Given material -
↓
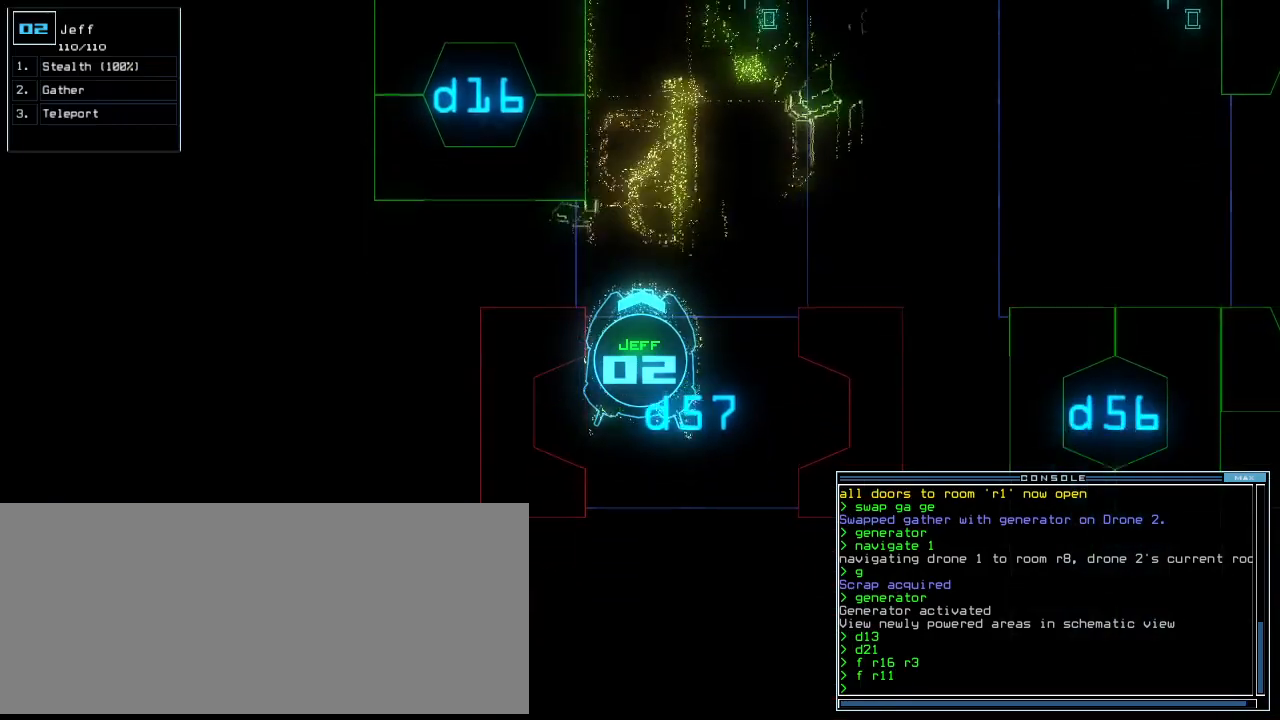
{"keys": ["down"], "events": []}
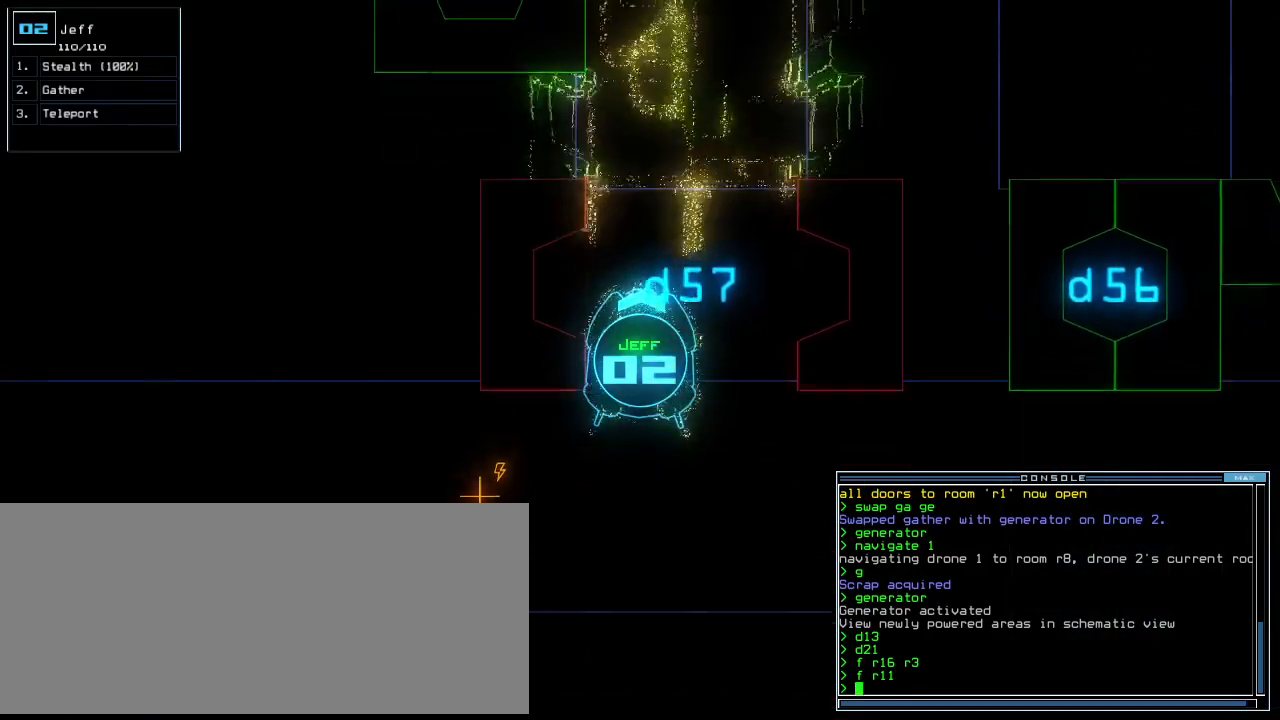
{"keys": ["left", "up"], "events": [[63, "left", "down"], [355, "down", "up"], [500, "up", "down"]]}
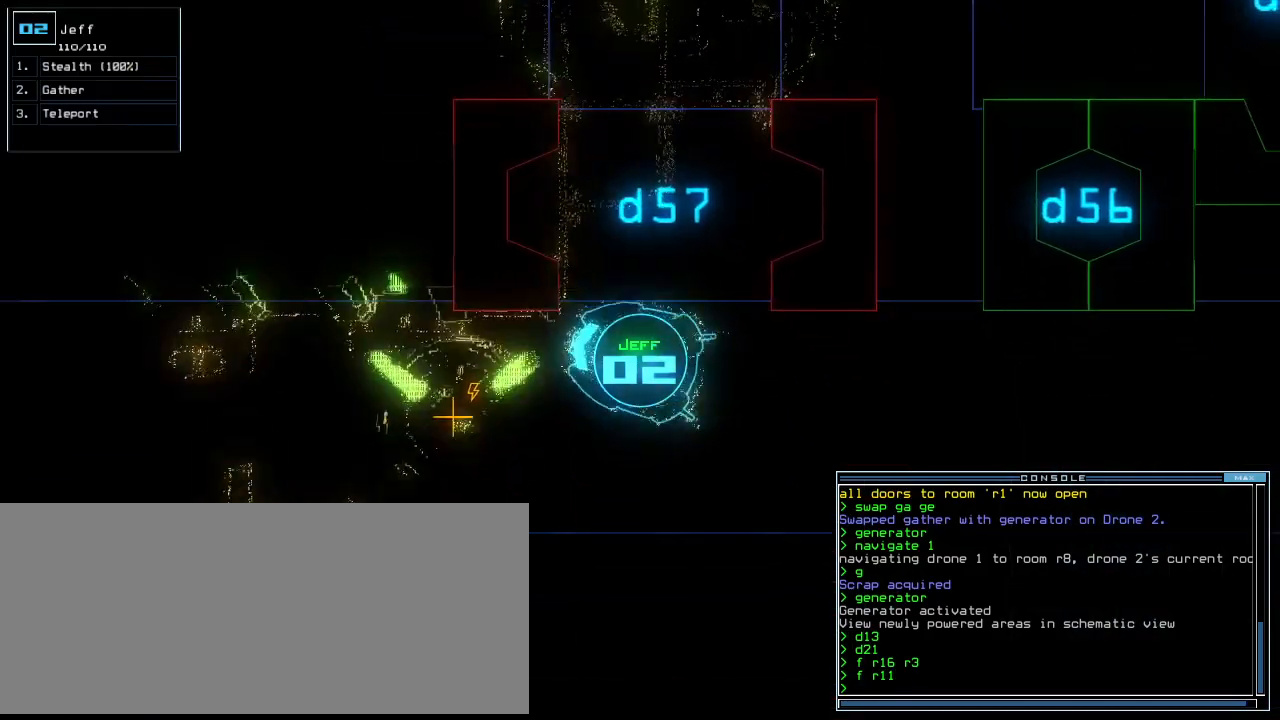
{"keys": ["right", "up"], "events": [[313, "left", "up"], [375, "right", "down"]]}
↑
What you need to do -
Within the listing above, copy each line that has the string "left".

Result for this exercise -
{"keys": ["left", "up"], "events": [[63, "left", "down"], [355, "down", "up"], [500, "up", "down"]]}
{"keys": ["right", "up"], "events": [[313, "left", "up"], [375, "right", "down"]]}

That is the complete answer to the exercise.